Threatening, with 'impunity'
Just as often, journalists face a mixture of the subtle and the brutal. In democratizing Mexico, for instance, the press has never been more independent, and the government in 1996 abandoned, officially at least, its long practice of subsidizing favorable news coverage by spending heavily on ads. Yet, according to the Manuel Buendia Foundation named for the Excelsior columnist murdered in the 1980s physical attacks and death threats against journalists have reached the highest levels ever reported in the last four years. "It is all part of the logic of the breakdown of the Mexican political system, from domination by the PRI [the long-ruling Institutional Revolutionary Party] to a system we would call 'Mafia capitalism'," says Carlos Ramirez, columnist for El Universal in Mexico City. "Mexico suffers from the Soviet syndrome in that those who worked in the black market system now have to find new places in the new system."
As in Russia, that often means former and present law-enforcement figures finding employment in crime: murders and kidnapping for hire, and, above all, narcotics trafficking. Drug gangs angry about investigative coverage are suspected in most of the unsolved murders of journalists in Mexico. The well-known involvement of police and, occasionally, even military officers in drug trafficking leaves journalists in a precarious spot, Ramirez notes, adding, "When journalists are threatened, they get offers of protection from the police who are the top suspects in many of the threats."
The languishment of unsolved murder cases is a source of particular frustration for journalists. Sometimes even confessions are not enough to get justice. A man who confessed to stabbing to death magazine reporter Luis Robert Cruz Martínez later escaped from jail, apparently with the help of a guard. He was recaptured in Arizona, but the Mexican government has not yet asked for his extradition.
"The government does not act very actively in cases of attacks against the press. This shows where their sympathies lie," El Universal 's Ramirez says.
Official apathy encouraging the feeling that journalists can be threatened, injured, or killed without consequence is common throughout Latin America that it has a one-word nickname: impunity.
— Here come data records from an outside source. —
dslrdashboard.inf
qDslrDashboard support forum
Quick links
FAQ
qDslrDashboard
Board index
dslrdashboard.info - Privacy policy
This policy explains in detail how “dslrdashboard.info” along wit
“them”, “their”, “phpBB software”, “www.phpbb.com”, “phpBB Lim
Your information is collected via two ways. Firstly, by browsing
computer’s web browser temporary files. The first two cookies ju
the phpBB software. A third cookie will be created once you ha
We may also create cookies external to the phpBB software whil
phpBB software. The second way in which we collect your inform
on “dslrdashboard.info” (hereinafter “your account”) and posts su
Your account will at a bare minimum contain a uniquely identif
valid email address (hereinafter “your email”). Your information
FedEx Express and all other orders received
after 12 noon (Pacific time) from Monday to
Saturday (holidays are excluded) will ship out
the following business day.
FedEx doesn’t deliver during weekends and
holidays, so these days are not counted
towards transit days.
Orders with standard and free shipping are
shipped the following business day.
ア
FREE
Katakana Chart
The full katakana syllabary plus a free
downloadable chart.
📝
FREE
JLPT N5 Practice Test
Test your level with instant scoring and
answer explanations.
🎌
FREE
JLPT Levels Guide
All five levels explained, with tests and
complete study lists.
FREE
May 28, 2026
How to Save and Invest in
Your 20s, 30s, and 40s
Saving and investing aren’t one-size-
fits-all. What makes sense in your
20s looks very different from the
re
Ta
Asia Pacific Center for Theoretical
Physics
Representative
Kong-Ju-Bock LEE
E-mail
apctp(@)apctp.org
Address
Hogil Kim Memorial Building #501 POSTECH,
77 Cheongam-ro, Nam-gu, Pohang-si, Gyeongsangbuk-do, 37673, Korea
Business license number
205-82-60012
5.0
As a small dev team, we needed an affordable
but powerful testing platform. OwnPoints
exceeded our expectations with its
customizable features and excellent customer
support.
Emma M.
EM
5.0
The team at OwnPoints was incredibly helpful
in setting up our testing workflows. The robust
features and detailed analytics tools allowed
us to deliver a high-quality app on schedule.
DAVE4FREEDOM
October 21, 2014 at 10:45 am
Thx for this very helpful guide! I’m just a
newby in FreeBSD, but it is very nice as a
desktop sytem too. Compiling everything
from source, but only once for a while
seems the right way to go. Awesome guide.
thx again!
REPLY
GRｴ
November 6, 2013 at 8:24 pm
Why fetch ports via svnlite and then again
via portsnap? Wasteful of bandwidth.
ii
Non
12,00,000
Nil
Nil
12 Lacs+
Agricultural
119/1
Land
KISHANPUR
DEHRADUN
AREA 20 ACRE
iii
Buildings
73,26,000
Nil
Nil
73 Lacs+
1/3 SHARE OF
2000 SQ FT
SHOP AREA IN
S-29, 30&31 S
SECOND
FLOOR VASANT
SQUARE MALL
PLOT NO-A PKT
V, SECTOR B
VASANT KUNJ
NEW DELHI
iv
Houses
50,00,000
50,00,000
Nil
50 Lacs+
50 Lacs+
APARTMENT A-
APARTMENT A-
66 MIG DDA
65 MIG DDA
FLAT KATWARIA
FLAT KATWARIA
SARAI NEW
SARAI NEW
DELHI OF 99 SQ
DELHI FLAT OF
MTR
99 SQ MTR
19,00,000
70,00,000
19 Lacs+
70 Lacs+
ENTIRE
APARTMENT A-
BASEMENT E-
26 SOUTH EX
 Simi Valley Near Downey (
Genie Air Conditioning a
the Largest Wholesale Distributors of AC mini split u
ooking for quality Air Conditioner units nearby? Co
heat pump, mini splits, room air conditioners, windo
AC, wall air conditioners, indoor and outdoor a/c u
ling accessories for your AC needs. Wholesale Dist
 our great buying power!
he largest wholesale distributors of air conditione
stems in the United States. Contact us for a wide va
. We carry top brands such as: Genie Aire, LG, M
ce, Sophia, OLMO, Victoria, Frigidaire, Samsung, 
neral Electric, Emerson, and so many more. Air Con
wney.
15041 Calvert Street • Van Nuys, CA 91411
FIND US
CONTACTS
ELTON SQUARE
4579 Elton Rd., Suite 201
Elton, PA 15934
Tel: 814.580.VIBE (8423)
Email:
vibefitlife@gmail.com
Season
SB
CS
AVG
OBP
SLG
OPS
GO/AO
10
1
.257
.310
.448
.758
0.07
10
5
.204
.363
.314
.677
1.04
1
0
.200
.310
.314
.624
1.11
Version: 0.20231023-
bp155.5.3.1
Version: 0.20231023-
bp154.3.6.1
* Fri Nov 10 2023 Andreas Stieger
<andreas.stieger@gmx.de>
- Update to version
IAPA President Tony Pederson, vice president and managing editor of the Houston Chronicle, says the association is fighting against impunity not only by focusing frequent attention on unsolved cases but by recently creating a "rapid-response unity" of four Latin Americans who investigate crimes against journalists. Already, it is investigating nine murders. IAPA has also created an "Impunity No More!" Web site at http://www.modernmethod.com/impunity/toplevel/indexE.htm.
What keeps Latin American journalists investigating and reporting on subjects that could get them killed? "You feel like it's your mission to go and risk everything," explains Maria Cristina Caballeros, a reporter for the Colombian magazine Semana, who undertook long horseback rides into the jungles to interview the military leader of the biggest left-wing guerrilla group, and then the leader of the major right-wing paramilitary force.
"I know I've assumed huge risks," Caballeros says from Harvard University, where she is writing a book on Colombia. "The only protection I've ever had is my guardian angel."
[Editor's note: Ms. Caballeros is a 1991 World Press Institute fellow.]